• Requirements:
Copy every line of the data below word for word, but leave out the pictures.

• Record list:
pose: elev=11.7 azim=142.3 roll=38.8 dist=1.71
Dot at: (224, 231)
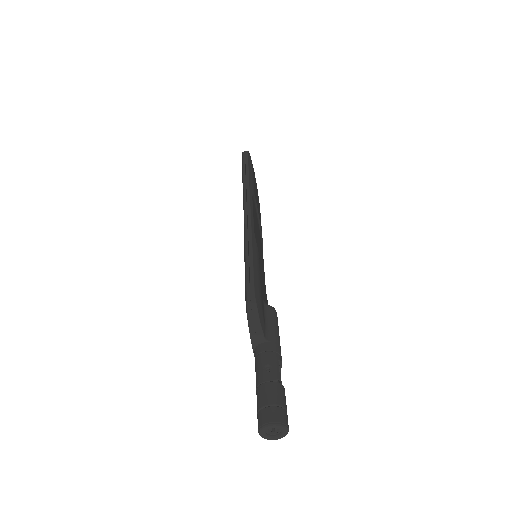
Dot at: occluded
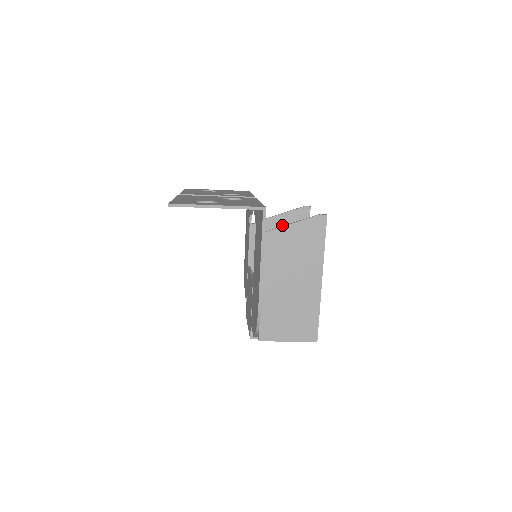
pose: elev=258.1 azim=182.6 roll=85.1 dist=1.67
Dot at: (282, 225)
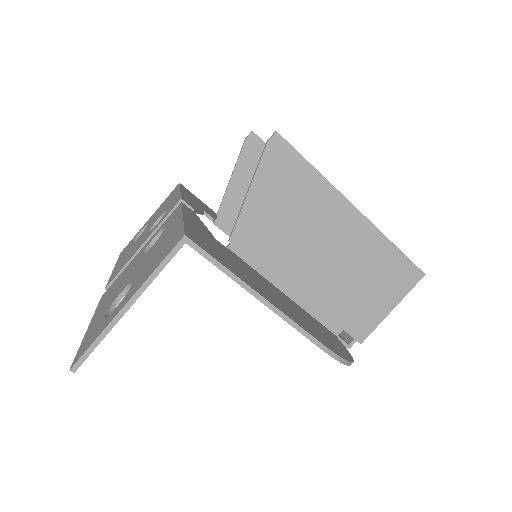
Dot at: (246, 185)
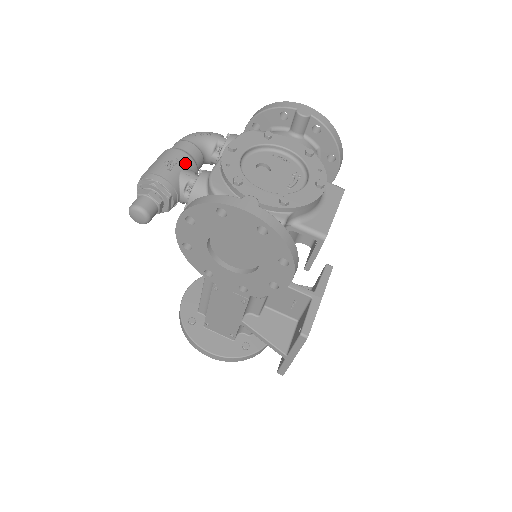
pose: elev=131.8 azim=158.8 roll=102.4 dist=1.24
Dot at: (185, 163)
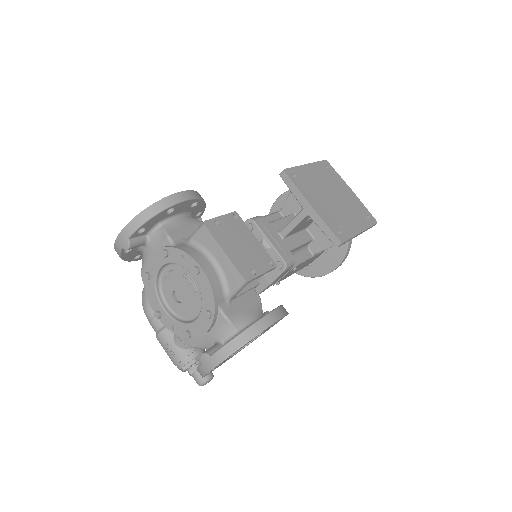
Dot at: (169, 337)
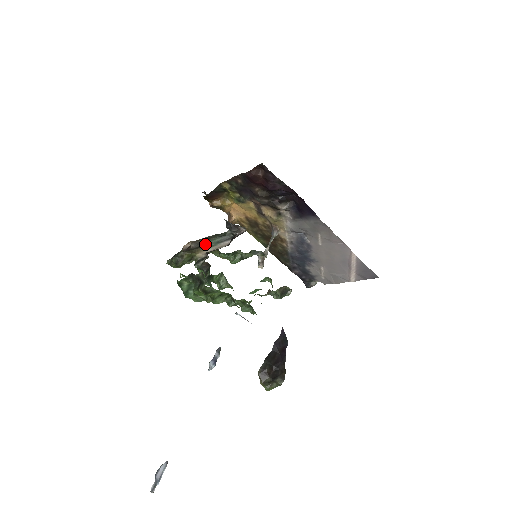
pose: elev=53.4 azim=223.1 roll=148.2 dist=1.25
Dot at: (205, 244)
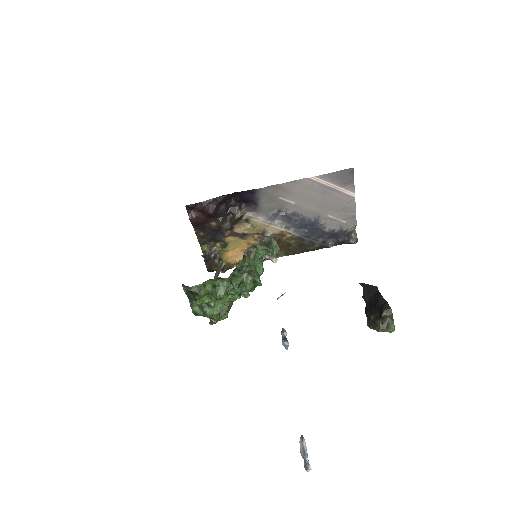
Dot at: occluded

• Solution:
pose: elev=11.7 azim=142.3 roll=38.8 dist=1.71
Dot at: (224, 231)
Dot at: occluded
pose: elev=258.1 azim=182.6 roll=85.1 dist=1.67
Dot at: (282, 225)
Dot at: (246, 185)
pose: elev=131.8 azim=158.8 roll=102.4 dist=1.24
Dot at: (185, 163)
Dot at: (169, 337)
pose: elev=53.4 azim=223.1 roll=148.2 dist=1.25
Dot at: (205, 244)
Dot at: occluded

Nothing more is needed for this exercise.